**ЧТО СДЕЛАТЬ**
Продолжи рассуждение о сказках как исповедях слов, начав сразу после его последнего предложения.

**ПОКАЗАННЫЙ ОТРЫВОК**
::::

Мать, склоняясь над ребенком, тоже ни у кого не заимствует своего сказания о самоотверженной любви, как ни у кого не заимствует ребенок ответный лепет. К. И. Чуковский заметил, что автор «Алисы в стране чудес», великий сказочник Кэрролл, любил сочинять составные слова, «слова-чемоданы», как он их называл. Чуковский приводит много подобных «слов-чемоданов» из фольклора наших детей: «подхализа», «безумительно», «блистенький».
Но в другом смысле о каждом слове можно сказать, что оно «слово-чемодан», слово-лодка, нагруженная несчетным множеством всяческих связей, значений, ассоциаций, и — самых жизненно необходимых.
В эпоху словотворчества ребенок впитывает эти значения, ассоциации, отбраковывает ненужное, закрепляет отобранное, как опытный капитан: каждая деталь на своем месте и крепко закреплена, чтобы конструкцию не разрушили неизбежные штормы.
В «эпоху сказок» сжатая в слове пружина медленно разворачивается, обнажая главное в понятии. И так как этот «смысл понятий» в самом решающем одинаков у каждого ребенка, где бы и когда бы он ни жил, то пружина развертывается в основном одинаково. Китоврас шагает прямо, он воплощенное прямодушие, слово «прямодушие» не было бы таким важным, если бы не заключало цели — борьбу с угнетателями и снисхождение, жалость, любовь к слабым.
В легенде о Китоврасе и в ее гомологах из других стран слово «прямодушие» как бы рассказывает себя.
Эта исповедь слова не может не содержать поступка, неотличимо сходного с поступком Китовраса просто потому, что, по формуле Толстого, «человек везде человек», и главные его понятия всегда одинаковы, во всяком случае — в детстве, когда они не искажены обстоятельствами жизни. В языке ребенка и в детских сказках слова, вновь рождаясь, «рассказывают себя», и всегда в своем первом, чистейшем смысле.
И понятия «прямота», «прямодушие» включают в свою исповедь жалость, потому что она им непременно присуща: без высокой жалости понятие обесчеловечилось бы.
И принцы будят поцелуем уснувших принцесс, потому что свойство расколдовывать поцелуем заключено в самом понятии «любовь».
И злые мачехины дочки терпят поражение в сказочных сюжетах потому, что в самом слове «мать» заключена сила материнства быть главной опорой в жизни. Мачеха плоха просто потому, что она не мать.
Сказки — исповеди слов, главных моральных понятий. Исповеди эти похожи, как сами понятия. А слова похожи, как чистые души, их породившие, еще не опаленные миром, изобилующим несправедливостями. Сказки похожи, потому что люди везде люди. И человек прежде всего — защищенный материнским теплом, как коконом, — творит себя человеком, совершая гениальнейшее дело, которым начинается биография каждого из нас, как бы нам ни суждено было прожить дальнейшую жизнь. Народ сохраняет сказку нетронутой, вечное свое детство, мать бережет ее для ребенка.

::::

**ДАННЫЕ ДЛЯ РАЗБОРА**
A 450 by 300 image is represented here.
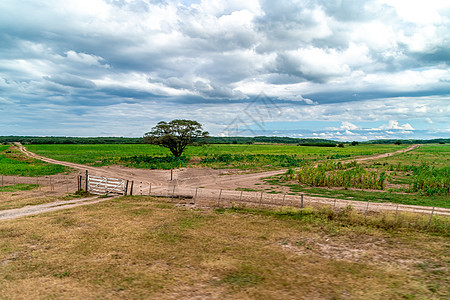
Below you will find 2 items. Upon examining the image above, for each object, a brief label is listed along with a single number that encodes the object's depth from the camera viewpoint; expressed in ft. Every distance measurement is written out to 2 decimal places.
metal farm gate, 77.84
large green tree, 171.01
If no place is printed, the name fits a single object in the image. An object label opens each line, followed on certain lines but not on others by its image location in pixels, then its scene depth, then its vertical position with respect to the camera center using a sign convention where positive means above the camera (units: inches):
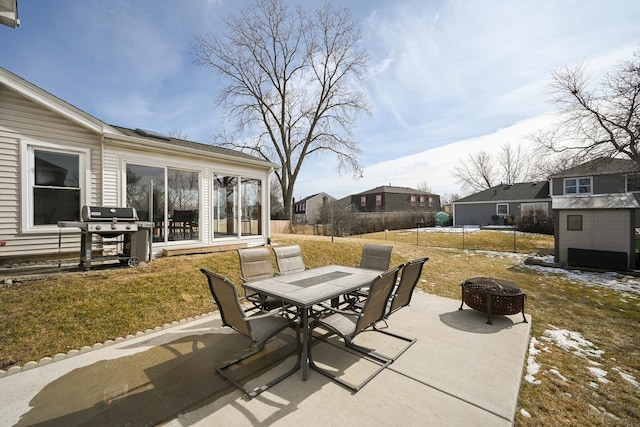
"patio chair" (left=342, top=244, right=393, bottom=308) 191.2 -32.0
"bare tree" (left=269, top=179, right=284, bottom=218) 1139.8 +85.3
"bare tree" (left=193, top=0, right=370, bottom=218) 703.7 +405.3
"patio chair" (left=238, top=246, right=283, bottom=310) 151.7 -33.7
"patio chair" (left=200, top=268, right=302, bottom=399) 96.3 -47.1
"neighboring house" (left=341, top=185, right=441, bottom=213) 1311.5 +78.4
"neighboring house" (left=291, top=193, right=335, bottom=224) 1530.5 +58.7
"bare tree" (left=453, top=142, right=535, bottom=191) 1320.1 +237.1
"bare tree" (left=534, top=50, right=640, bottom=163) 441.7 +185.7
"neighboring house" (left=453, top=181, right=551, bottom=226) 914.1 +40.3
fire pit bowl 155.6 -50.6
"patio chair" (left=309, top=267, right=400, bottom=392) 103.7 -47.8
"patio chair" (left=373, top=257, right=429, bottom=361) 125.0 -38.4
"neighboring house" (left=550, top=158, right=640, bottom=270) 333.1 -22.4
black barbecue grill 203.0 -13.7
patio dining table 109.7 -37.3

::::

**ОТВЕТ К ЗАДАНИЮ**
А Одиссей и Отелло и та рабыня, которая тысячу и одну ночь рассказывала повелителю сказки, перенятые ею от других рабынь, чья родина во всех концах света, все они, как кажется, вносят только дополнительные оттенки в море самозарождающихся сказок, раскрывающих душу словам, созданных народом и заново открытых ребенком и сказочником. Сказки сохраняют смысл понятий, вечное, заключенное в них, — и этим лепят душу человека.
Вначале поэтические произведения воспринимаются только как единое совершенное строение, где все детали сливаются в нерасчленимую картину. Потом наступает период, когда, не заслоняя грандиозного и прекрасного целого, тебя начинает радовать, тревожить, волновать отдельная строка, даже каждое отдельное слово поэтического произведения. В Дагестане рано утром я взбирался по крутой тропке к аулу Гуниб и вдруг увидел за поворотом дороги, как к суровой скале, еще погруженной во тьму, прижималась позлащенная рассветом золотая тучка, чуть розовая как бы от сна. Тогда — это было очень давно, в юности, — я понял, что «ночевала тучка золотая на груди утеса великана» — не просто метафора, как казалось раньше, а прекраснейшее, потому что точнее и поэтичнее этого выразить нельзя, изображение пережитого. И одна строка, оставаясь в стихотворении, зажила для меня и своей особой жизнью, уже навсегда.
В Ленинграде как-то летом в белую ночь я увидел, что это значит — «и светла Адмиралтейская игла». Она лила светлое золото в светлое, но по-ночному холодное небо и в светлый пустой город. И эта строчка тоже засверкала в сознании отдельной звездой, не оставляя своего места в гениальном построении поэмы. У Бунина я прочел о траве, добела высветленной молнией, и с тех пор летние грозы для меня поседели и посуровели.
Так поэзия не только дает нам целые картины, но и обогащает смысл отдельного слова.
Лет десяти я был послан с каким-то поручением из московской школы-коммуны, где учился, в Успенское, нашу уже опустевшую летнюю колонию. Я торопился и был, вероятно, чем-то расстроен или устал, но вдруг заметил, что иду по абсолютной тишине; ноги тонули в опавшей листве. Был октябрь. Я поднял голову и увидел все сразу: речку похолодевшей синевы и парк, лес; багрец и золото листвы — под ногами, над головой, вдали; летящий дождь березовой и осиновой листвы. Конечно, я и прежде видел осень, но больше осень южную, степную, и только теперь в сердце вошла и заняла свое место строка «в багрец и золото одетые леса».
А потом я прочел у Даля: «Багровый, червленый, пурпуровый, самого яркого и густого красного цвета, но никак не с огненным отливом, а с едва заметною просинью… Багряный, червленый же, но менее густой, алее, без синевы; это самый яркий, но и самый чистый красный. Вечерняя заря из золотистого переходит иногда в алый цвет, потом в багряный и наконец в багровый. На оба цвета эти идет краска багрец».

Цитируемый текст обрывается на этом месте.